Как бы, думаю, остановить их вежливо и обратить к другому, менее рискованному для людей делу?… И как же скончавшийся от мути Ленин мог заглядывать в пропасть, если он высоты терпеть не мог?…

Ковыляю, прыгаю от койки к койке, водицы подношу братишкам привязанным, кляпы изо ртов вынул им, успокаиваю, ухаживаю, одним словом, слепой, но вольный сравнительно человек… Два дня продержали бедняг в путах с замками…

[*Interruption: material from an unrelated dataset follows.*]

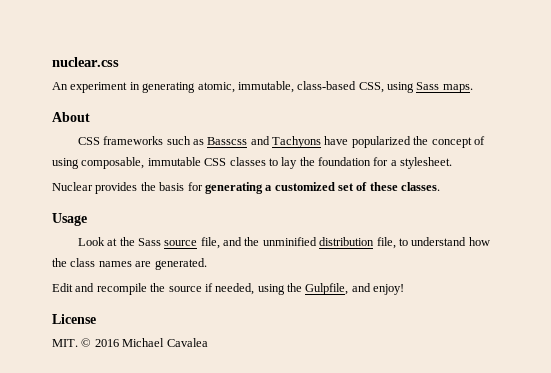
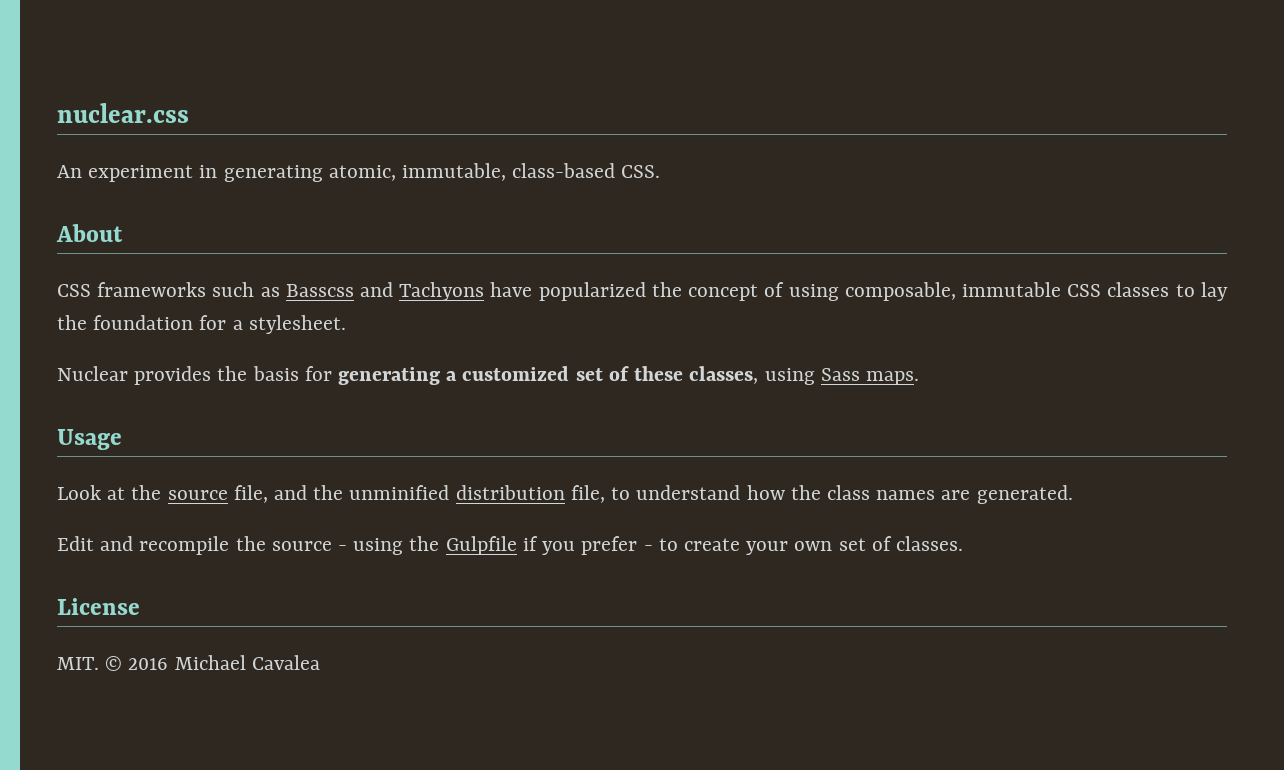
[358,82,473,93] CSS, using Sass maps. -> [621,165,661,178] CSS.
[401,182,441,191] classes. -> [689,366,919,385] classes, using Sass maps.
[137,238,161,246] Sass -> (162, 492) none
[204,283,405,295] if needed, using the Gulpfile, and enjoy! -> [338,536,963,555] - using the Gulpfile if you prefer - to create your own set of classes.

Еще одного нового привели, вместо Маркса, очевидно. Священник, как понял я из разговоров. Голос мягкий, веселый и спокойный поразительно. Как в палате дома отдыха после обеда, когда размор забирает полдневный. Дайте, говорит, мне лист бумаги, и я с карандашом в руке докажу вам, как дважды два, что в Патриархию проникло КГБ с погонами под рясами. Православные люди всей планеты обязаны изгнать сатанинское отродье из лона Святой Апостольской Церкви. Как можно считать безумцами тех, кто лишь указывает на очевидные факты и разумеет их смысл? Молюсь за исцеление гонителей и лжесвидетелей… Степанов заспорил с ним:

– От Бога советская власть или нет?

– Не мучьте меня, голубчики, – тихо и весело взмолился бедный, – сомневаться и я в этом изволяю – грешен. Должно быть, приятная душе власть – нам в утеху, поганая же советская – в наказание, в испытание. Сказано: всякая власть от Бога. Но если кто полагает, что он ни в чем не повинен, а терпит измывательство и удушение сердечных стремлений с покушением властей на Дар Божий – на Свободу, то я дерзну сказать следующее, открыв вам свои сокровенные уразумения. Если выпало нам счастье и радость унаследовать жизнь, то как же, унаследовав ее, оставить себе в долю лишь сладкие милости, а накопленные за долгие грешные века неприятности отделить от судьбы частной и общих судеб? Не отделишь, сколько бы ни рыпался, милок. Принимай сладость с горечью, свободу с неволей, свет со тьмою…- примолк батюшка, ибо понимаю, что на меня он в данный момент глядит с испугом и сожалением.